[EXTRAIT SOURCE]
The Shadow Whose Prey the Hunter Becomes nous rappelle que les institutions démocratiques elles-mêmes, dont le conseil communal n’est que le truchement, semblent partir à la dérive. Selon Helena Grehan, chercheuse en art du théâtre, The Shadow Whose Prey the Hunter Becomes attire notre attention sur la nécessité d’encourager une nouvelle forme de réciprocité au sein de nos institutions politiques, et de le pratiquer au sein de toutes nos communautés. Elle plaide pour un engagement éthique qu’elle appelle l’écoute lente. « C’est une manière d’écouter qui résiste aux modes dominants, qui ne s’intéresse pas à l’absorption superficielle, mais cherche au contraire à être en phase avec ce qui est dit, et la manière dont c’est dit ou amené, avant d’envisager une quelconque manière de répondre. » Elle affirme qu’il faut du silence, qu’il faut prendre le temps, qu’il faut de l’empathie et une attention aux autres respectueuse et sensible. Pour elle, la discussion multidimensionnelle sur les questions de diversité, d’aptitude et de subjectivité présentée dans la pièce « incarne la nécessité – vraiment prégnante – de pratiquer l’écoute lente ». Elle note que la dramaturgie, en s’appuyant sur les conversations haletantes entre comédien·nes, trace une voie qui « fait écho ou renforce le besoin d’un ralentissement de la communication et de la réponse ». Partant, c’est l’exposition de leur vulnérabilité et la manière directe des comédien·nes de trouver des réponses à la complexité de leur situation qui offrent une représentation opérante de la résistance à la démagogie autoritaire.
En mettant en scène une politique d’écoute lente, la performance nous rappelle la nécessité de préserver le bon fonctionnement de la démocratie, même si les façons d’y parvenir ne sont pas claires. En réalité, c’est dans le côté brouillon et la profondeur des discussions de la pièce que naît la résistance à l’absolutisme de politiques antidémocratiques.

[CONSIGNE DONNÉE 1]
Pouvez-vous retranscrire mot pour mot l'extrait sur l'écoute lente, en entier ?
Le texte et la liste n'ont aucun lien entre eux.

[LISTE FOURNIE]
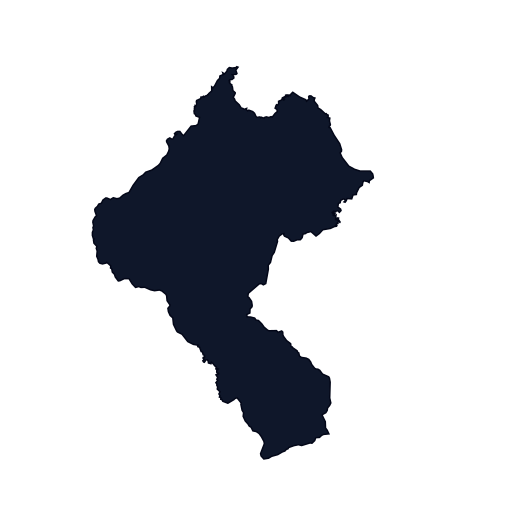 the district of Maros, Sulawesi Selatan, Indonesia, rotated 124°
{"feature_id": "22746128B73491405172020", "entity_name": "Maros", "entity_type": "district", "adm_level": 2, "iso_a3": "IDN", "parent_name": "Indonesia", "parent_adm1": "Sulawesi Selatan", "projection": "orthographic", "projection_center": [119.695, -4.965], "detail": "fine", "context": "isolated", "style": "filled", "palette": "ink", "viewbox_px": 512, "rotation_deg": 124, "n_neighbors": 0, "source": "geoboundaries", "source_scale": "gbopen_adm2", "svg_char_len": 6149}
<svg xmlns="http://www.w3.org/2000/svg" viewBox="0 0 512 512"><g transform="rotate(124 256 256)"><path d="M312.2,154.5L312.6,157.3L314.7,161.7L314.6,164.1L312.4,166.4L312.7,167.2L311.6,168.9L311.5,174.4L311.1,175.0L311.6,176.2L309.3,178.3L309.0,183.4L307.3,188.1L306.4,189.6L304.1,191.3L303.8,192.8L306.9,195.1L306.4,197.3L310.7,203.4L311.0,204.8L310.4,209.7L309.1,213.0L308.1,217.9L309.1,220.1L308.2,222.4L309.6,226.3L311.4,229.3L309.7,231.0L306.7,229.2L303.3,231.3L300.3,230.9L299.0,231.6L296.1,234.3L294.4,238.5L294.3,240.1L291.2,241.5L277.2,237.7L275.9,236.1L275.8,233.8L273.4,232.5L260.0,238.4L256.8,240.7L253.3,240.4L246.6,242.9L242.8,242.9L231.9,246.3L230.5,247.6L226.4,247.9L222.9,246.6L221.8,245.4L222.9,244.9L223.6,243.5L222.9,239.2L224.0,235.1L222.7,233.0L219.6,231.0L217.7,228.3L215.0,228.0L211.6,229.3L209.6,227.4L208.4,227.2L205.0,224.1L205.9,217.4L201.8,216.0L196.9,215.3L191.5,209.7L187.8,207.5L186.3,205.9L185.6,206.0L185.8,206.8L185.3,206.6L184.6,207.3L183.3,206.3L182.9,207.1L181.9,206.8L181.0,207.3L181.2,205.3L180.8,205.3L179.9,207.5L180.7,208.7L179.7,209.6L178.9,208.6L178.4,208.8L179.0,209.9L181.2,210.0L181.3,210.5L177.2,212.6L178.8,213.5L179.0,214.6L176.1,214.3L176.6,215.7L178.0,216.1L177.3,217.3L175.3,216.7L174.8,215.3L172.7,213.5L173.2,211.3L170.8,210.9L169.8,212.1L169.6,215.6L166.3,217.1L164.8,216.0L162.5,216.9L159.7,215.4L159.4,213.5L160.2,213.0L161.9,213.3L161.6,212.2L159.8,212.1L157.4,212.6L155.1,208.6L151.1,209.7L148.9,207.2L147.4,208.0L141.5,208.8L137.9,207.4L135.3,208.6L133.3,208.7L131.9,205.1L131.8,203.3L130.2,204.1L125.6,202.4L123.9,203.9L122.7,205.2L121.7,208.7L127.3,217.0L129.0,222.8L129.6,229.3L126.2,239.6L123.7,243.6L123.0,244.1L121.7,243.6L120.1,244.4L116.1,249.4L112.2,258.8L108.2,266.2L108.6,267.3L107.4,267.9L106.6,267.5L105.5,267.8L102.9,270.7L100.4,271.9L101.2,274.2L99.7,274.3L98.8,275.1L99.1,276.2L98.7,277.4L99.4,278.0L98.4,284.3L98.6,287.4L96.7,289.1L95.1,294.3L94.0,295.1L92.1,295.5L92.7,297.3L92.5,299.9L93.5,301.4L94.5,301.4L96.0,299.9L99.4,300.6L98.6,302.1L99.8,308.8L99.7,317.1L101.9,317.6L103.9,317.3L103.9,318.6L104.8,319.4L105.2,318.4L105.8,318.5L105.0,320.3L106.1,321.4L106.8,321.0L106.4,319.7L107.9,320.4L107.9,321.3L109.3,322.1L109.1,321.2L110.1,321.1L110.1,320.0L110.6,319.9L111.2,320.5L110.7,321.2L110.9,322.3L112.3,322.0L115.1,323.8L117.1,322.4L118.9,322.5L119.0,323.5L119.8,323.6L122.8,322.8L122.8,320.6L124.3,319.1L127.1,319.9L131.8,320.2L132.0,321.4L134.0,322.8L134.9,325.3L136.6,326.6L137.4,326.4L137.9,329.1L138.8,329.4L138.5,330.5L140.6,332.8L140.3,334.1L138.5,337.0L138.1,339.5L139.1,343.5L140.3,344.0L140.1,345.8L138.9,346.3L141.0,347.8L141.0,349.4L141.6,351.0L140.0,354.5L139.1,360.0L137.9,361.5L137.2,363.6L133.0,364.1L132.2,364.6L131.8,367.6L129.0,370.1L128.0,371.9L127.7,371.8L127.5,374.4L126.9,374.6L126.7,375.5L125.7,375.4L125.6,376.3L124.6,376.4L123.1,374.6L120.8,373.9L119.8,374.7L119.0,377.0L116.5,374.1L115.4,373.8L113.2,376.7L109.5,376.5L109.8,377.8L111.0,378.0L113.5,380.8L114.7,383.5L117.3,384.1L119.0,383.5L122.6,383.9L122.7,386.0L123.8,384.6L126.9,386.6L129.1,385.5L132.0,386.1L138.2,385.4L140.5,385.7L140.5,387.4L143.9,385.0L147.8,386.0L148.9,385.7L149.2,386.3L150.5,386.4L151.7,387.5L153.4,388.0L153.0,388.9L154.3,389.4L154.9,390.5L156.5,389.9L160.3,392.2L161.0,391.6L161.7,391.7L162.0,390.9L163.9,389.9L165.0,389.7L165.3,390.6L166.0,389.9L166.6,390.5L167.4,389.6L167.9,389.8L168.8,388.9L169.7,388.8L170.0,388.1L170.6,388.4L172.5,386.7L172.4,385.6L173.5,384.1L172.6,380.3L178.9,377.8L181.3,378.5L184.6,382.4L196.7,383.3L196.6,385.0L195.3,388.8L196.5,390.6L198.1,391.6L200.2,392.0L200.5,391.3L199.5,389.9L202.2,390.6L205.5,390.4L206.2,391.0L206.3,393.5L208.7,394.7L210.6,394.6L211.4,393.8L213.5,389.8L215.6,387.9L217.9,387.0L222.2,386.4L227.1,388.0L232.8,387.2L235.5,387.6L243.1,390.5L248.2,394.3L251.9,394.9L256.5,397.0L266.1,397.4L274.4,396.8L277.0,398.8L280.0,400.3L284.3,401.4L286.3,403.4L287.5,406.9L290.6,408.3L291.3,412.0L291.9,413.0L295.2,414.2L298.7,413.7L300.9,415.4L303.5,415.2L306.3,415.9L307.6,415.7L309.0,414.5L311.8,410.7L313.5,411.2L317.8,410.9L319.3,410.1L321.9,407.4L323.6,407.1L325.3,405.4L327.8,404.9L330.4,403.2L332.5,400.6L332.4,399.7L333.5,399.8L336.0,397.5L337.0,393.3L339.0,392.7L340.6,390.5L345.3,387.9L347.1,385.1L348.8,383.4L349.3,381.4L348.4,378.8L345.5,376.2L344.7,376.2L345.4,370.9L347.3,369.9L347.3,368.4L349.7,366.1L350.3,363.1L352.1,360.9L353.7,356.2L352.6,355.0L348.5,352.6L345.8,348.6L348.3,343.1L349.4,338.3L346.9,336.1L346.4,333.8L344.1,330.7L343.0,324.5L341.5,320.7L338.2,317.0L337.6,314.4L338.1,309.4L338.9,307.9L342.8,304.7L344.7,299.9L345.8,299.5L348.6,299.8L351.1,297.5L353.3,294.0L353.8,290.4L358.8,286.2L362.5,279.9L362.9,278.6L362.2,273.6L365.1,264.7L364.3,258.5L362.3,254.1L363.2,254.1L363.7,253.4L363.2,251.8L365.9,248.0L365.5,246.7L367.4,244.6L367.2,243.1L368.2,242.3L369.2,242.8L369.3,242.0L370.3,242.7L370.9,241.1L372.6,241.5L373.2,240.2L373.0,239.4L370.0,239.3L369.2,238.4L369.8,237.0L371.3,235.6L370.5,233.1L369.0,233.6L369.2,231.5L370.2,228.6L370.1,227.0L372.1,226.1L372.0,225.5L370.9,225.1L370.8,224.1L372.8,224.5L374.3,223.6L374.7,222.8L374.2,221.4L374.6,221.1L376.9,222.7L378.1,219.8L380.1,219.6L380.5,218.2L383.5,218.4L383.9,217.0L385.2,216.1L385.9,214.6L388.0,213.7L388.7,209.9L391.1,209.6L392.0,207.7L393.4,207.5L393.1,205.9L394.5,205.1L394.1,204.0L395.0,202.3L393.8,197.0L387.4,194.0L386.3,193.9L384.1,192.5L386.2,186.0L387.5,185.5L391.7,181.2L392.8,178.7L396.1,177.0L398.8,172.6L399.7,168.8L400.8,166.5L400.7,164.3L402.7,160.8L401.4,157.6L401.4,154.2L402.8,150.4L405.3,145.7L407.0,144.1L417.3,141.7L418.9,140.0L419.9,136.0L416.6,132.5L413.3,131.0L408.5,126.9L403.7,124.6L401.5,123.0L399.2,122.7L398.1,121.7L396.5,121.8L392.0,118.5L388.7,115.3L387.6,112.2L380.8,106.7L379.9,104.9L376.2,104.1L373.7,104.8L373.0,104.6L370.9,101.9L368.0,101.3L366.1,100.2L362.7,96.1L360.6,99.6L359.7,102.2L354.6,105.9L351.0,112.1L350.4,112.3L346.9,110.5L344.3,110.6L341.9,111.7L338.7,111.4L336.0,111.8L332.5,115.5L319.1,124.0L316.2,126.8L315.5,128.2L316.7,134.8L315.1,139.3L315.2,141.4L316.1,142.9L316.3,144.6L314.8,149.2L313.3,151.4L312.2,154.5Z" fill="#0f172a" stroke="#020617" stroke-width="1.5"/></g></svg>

* * *

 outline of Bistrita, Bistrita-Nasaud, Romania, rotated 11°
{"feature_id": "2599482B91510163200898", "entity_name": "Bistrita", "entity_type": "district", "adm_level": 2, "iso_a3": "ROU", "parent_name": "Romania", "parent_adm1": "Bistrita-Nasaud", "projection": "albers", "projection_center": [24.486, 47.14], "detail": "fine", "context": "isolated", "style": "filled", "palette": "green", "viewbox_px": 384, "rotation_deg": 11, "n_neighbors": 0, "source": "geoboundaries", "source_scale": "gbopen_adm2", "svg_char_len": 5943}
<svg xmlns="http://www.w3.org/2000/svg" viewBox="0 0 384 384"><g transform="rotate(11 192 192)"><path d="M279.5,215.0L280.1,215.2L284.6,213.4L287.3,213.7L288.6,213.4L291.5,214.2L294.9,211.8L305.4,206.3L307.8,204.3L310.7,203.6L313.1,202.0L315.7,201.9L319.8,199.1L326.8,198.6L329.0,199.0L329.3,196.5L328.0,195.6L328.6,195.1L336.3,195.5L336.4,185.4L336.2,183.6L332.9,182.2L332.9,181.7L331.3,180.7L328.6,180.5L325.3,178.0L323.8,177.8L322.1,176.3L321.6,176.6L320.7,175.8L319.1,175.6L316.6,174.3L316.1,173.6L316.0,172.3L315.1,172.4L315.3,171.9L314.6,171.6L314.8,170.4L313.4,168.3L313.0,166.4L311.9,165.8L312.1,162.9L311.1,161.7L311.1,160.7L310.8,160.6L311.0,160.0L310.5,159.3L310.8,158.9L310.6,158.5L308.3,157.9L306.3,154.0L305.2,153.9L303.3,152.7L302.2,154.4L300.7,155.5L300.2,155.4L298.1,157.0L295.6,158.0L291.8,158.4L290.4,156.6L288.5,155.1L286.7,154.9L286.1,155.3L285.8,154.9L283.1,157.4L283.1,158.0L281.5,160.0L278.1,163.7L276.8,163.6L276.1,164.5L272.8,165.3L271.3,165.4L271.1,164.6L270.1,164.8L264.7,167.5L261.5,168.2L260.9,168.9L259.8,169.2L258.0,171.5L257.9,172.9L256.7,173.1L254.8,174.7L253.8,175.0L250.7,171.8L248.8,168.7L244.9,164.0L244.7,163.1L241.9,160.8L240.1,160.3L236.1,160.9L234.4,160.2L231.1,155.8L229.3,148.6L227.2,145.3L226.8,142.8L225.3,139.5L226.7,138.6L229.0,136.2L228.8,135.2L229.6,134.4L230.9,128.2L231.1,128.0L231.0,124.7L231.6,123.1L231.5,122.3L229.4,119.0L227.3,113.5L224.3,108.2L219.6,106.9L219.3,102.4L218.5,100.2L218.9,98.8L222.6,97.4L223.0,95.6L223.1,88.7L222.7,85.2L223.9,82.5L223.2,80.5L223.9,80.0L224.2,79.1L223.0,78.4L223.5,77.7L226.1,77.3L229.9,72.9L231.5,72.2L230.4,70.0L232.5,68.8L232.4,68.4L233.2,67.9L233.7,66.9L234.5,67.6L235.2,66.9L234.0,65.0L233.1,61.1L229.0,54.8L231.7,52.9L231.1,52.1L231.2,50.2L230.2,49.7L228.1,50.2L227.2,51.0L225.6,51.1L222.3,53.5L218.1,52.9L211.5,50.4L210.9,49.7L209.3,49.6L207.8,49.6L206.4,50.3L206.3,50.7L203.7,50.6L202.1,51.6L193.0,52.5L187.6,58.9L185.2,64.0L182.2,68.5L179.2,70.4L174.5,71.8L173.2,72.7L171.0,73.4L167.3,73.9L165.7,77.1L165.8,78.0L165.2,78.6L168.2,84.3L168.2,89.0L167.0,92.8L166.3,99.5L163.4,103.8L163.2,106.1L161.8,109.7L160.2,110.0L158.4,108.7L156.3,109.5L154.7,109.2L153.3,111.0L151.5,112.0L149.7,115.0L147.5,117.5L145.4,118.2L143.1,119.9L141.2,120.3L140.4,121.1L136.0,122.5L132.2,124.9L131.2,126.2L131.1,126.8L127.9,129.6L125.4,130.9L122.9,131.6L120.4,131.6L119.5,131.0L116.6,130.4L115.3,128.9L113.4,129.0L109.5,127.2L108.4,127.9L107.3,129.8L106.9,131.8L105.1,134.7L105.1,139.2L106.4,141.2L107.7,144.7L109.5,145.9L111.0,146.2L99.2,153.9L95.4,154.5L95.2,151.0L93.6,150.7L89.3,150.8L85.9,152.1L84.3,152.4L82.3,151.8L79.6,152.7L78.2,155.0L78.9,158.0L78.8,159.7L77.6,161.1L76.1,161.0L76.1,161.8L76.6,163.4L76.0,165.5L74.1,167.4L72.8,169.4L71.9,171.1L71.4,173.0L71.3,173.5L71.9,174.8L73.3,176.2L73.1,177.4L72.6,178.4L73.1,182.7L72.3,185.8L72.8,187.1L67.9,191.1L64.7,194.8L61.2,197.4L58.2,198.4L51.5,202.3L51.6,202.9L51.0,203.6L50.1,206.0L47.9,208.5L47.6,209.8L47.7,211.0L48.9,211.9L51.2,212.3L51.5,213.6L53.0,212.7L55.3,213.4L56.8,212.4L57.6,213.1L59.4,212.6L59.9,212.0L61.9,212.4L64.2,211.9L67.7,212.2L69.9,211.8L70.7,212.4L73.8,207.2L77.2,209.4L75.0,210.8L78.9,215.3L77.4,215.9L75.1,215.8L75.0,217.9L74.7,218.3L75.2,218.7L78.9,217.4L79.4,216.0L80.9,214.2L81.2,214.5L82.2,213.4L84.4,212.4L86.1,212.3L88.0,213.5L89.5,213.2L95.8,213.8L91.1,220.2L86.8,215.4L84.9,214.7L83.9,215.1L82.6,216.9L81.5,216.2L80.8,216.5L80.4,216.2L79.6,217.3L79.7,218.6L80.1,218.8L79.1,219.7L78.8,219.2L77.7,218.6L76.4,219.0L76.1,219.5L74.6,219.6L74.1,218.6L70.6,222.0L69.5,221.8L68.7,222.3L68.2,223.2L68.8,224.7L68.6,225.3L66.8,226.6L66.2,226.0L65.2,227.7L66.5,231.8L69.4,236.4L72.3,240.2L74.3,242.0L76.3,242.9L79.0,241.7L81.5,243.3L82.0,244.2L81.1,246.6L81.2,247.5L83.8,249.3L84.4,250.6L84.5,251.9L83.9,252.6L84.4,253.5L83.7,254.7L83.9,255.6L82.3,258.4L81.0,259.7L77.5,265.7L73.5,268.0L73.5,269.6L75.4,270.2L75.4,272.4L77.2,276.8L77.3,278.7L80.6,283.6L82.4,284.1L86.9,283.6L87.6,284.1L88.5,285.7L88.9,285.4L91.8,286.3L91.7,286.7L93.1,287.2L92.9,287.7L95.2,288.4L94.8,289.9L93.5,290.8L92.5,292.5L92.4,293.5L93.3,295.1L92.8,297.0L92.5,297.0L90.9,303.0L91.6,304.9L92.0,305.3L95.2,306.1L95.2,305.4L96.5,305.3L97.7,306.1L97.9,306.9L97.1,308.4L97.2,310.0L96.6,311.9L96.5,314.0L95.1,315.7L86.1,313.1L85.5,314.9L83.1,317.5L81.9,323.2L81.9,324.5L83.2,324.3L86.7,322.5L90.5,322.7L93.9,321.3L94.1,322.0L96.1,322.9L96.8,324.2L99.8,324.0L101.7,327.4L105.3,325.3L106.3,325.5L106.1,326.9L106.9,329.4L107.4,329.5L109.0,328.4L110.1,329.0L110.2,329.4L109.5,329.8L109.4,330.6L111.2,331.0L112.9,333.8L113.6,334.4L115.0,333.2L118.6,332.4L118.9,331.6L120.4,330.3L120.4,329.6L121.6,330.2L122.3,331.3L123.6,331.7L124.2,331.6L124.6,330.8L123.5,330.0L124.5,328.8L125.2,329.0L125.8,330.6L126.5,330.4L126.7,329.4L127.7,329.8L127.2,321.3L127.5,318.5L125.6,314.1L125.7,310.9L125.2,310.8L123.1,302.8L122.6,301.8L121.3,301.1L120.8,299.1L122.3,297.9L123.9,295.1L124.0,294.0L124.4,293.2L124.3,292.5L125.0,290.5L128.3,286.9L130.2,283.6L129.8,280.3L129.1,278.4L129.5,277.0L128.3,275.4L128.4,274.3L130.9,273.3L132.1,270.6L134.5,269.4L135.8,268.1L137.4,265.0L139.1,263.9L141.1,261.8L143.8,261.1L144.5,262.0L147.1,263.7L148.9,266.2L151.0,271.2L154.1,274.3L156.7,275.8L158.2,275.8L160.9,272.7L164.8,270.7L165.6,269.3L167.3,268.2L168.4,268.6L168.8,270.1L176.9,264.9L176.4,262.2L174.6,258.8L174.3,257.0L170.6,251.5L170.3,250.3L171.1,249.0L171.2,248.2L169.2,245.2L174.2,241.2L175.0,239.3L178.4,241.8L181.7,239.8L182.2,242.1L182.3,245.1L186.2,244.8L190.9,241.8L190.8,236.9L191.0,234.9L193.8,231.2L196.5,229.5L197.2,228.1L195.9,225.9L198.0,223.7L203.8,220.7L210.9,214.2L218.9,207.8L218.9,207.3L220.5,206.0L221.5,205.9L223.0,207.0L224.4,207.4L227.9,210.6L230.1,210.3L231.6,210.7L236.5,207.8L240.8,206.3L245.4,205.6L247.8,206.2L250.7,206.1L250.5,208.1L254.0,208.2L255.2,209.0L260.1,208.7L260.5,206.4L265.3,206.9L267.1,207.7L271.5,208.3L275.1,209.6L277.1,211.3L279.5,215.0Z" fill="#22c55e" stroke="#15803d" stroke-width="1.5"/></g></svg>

* * *

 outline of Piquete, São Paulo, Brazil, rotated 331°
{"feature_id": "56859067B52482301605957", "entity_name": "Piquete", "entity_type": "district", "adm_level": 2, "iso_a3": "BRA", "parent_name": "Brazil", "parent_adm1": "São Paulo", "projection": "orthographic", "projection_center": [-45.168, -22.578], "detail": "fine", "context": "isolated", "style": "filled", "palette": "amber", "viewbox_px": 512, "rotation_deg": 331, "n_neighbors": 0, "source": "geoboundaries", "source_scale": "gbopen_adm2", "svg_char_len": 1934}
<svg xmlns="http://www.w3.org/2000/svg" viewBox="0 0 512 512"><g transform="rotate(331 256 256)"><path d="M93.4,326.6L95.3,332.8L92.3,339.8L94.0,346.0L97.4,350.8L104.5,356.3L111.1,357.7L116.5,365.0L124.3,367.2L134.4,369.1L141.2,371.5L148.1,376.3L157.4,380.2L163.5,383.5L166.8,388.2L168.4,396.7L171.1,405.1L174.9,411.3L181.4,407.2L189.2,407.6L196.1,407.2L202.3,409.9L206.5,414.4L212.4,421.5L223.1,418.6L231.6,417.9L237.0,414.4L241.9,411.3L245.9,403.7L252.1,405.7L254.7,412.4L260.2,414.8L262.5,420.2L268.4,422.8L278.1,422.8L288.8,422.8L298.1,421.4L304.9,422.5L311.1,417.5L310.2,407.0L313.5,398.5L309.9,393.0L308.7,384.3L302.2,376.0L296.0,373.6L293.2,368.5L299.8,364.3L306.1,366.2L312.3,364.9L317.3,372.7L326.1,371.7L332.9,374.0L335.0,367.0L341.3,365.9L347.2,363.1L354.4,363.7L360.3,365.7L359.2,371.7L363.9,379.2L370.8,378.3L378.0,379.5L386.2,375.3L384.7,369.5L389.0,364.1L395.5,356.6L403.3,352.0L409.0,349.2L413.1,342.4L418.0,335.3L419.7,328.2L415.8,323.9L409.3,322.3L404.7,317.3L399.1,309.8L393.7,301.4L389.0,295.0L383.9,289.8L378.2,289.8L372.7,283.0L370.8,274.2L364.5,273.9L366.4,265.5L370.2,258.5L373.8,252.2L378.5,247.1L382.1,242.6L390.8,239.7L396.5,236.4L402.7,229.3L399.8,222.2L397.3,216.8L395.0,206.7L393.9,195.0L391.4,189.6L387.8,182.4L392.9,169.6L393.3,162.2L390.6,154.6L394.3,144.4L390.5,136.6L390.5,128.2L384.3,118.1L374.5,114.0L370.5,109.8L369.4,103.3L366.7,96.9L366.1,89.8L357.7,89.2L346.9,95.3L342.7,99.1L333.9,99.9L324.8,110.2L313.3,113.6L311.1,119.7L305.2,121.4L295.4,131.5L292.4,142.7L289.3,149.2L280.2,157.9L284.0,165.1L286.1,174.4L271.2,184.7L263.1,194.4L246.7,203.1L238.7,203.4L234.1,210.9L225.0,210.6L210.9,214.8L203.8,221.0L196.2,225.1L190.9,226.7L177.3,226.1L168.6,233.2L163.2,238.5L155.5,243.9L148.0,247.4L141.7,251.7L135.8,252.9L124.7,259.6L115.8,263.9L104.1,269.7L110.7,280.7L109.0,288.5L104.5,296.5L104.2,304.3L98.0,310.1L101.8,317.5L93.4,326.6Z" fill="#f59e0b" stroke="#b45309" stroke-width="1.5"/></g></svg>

[CONSIGNE DONNÉE 2]
Pourriez-vous relever toutes les lignes de la liste qui contiennent la chaîne « outline » ?

[BONNE RÉPONSE 1]
The Shadow Whose Prey the Hunter Becomes nous rappelle que les institutions démocratiques elles-mêmes, dont le conseil communal n’est que le truchement, semblent partir à la dérive. Selon Helena Grehan, chercheuse en art du théâtre, The Shadow Whose Prey the Hunter Becomes attire notre attention sur la nécessité d’encourager une nouvelle forme de réciprocité au sein de nos institutions politiques, et de le pratiquer au sein de toutes nos communautés. Elle plaide pour un engagement éthique qu’elle appelle l’écoute lente. « C’est une manière d’écouter qui résiste aux modes dominants, qui ne s’intéresse pas à l’absorption superficielle, mais cherche au contraire à être en phase avec ce qui est dit, et la manière dont c’est dit ou amené, avant d’envisager une quelconque manière de répondre. » Elle affirme qu’il faut du silence, qu’il faut prendre le temps, qu’il faut de l’empathie et une attention aux autres respectueuse et sensible. Pour elle, la discussion multidimensionnelle sur les questions de diversité, d’aptitude et de subjectivité présentée dans la pièce « incarne la nécessité – vraiment prégnante – de pratiquer l’écoute lente ». Elle note que la dramaturgie, en s’appuyant sur les conversations haletantes entre comédien·nes, trace une voie qui « fait écho ou renforce le besoin d’un ralentissement de la communication et de la réponse ». Partant, c’est l’exposition de leur vulnérabilité et la manière directe des comédien·nes de trouver des réponses à la complexité de leur situation qui offrent une représentation opérante de la résistance à la démagogie autoritaire.
En mettant en scène une politique d’écoute lente, la performance nous rappelle la nécessité de préserver le bon fonctionnement de la démocratie, même si les façons d’y parvenir ne sont pas claires. En réalité, c’est dans le côté brouillon et la profondeur des discussions de la pièce que naît la résistance à l’absolutisme de politiques antidémocratiques.

[BONNE RÉPONSE 2]
 outline of Bistrita, Bistrita-Nasaud, Romania, rotated 11°
 outline of Piquete, São Paulo, Brazil, rotated 331°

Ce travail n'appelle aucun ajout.